* 文档段落:

肆、养生最难是去欲
某日,东坡,杨君采太守,张公规通判,一起游安国寺。
闲下来时,大家坐着一起讨论调气养生的话题。东坡率先发言,他说,我认为什么都可以克制,只有性比较难克制!张通判接上去发挥讲,苏武同学被抓十九年,意志应该是最坚定的,什么样的困难都挺得过去,吃雪啖毡,被敌人打得死去活来,愣是不说一句投降的话。可是,他依然抵不住寂寞,守不住底线,终究还是替一匈奴女子生了个儿子。苏同学在那样恶劣的环境下仍然不灭性趣,何况现在生活条件远远好于他的洞房花烛夜呢?
大家说到这里都大笑,真理啊!因为都是俗人,俗人大概免不了性事,就如同吃饭穿衣。
历史上一些著名的乱伦事件,都和这个有关。而且,事件的主人公“素质”还不低呢,都是普天下数一数二的人。杨广弑父后的第一件事,就是把庶母陈夫人弄上床。据说,供他一人享乐的美女,在十五万人以上,仅江都宫美女就有三万。柏杨在《中国人史纲》里说,27岁的李治,落到了31岁的武则天(这可是小妈噢)手里,就如同一只苍蝇落到蜘蛛网上,除了粉身碎骨,很难逃生。同样,60岁的李隆基,把他一个儿子的妻子,26岁的杨玉环召唤进宫,陪他上床,还把她封为贵妃,这可是小老婆中的第一等级呢。
有去欲的实用办法吗?有的,很多,总体来说,分精神和物质两类。
出家的人把美女想象成一堆白骨,就是再漂亮,不就是一堆肉身白骨吗?这样一直想一直想,日日想,月月想,年年想,于是真的成了一堆白骨了。白骨,很可怕,白骨成精,更可以棒打了,连孙猴子都要三打。这是精神的。
皇宫里只能有一个男人,其余的都不行。那么皇宫里又需要大量的男人办事,怎么办呢?很简单,把要想到皇宫里男人的势给去掉。这可是一劳永逸的。基本上不会发生特殊情况。这就是物理疗法。不知道哪朝最先发明这个办法,我还没有看到过诸如《太监的起源》之类的书,肯定有趣。
不要说这样的欲很难去掉,就是和食有关的欲也一下子难去掉。

[已保存的数据条目]
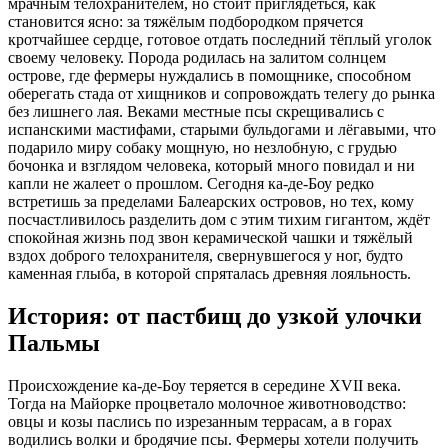
мрачным телохранителем, но стоит приглядеться, как
становится ясно: за тяжёлым подбородком прячется
кротчайшее сердце, готовое отдать последний тёплый уголок
своему человеку. Порода родилась на залитом солнцем
острове, где фермеры нуждались в помощнике, способном
оберегать стада от хищников и сопровождать телегу до рынка
без лишнего лая.
Веками местные псы скрещивались с
испанскими мастифами, старыми бульдогами и лёгавыми, что
подарило миру собаку мощную, но незлобную, с грудью
бочонка и взглядом человека, который много повидал и ни
капли не жалеет о прошлом. Сегодня ка-де-Боу редко
встретишь за пределами Балеарских островов, но тех, кому
посчастливилось разделить дом с этим тихим гигантом, ждёт
спокойная жизнь под звон керамической чашки и тяжёлый
вздох доброго телохранителя, свернувшегося у ног, будто
каменная глыба, в которой спряталась древняя лояльность.
История: от пастбищ до узкой улочки
Пальмы
Происхождение ка-де-Боу теряется в середине XVII века.
Тогда на Майорке процветало молочное животноводство:
овцы и козы паслись по изрезанным террасам, а в горах
водились волки и бродячие псы. Фермеры хотели получить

* 任务项: 这篇谈养生去欲的短文写到“就是和食有关的欲也一下子难去掉”为止,能从这句之后接着写下去吗?

* 预期输出:
东坡这样调侃出家人:僧人把酒叫做“般若汤”,把鱼叫做“水梭花”,把鸡呢则称为“钻篱菜”。真是有意思极了,酒嘛,不就是像汤一样的东西吗?现今人们觥筹交错的时候,往往喊着口号比划:酒嘛,水嘛,醉嘛,睡嘛。太对了,酒就是水做成的啊,瘾头上来了,把它看作水,看作汤,“般若”一下就咕嘟下去了。鱼算荤菜吗?不算,只是水里穿梭的花草而已,小鱼是小花,大鱼在大江大河里跳起来,则能激起很大的浪花呢,肯定好看。至于鸡嘛,就是一道普通的小菜,即使它叫鸡肉,也没有关系,它就是好钻篱笆罢了。这种菜可好吃了,肯定好吃,它们可都是运动健将型的,身体虽然小巧,但结实有劲,菜质细嫩,可口可乐!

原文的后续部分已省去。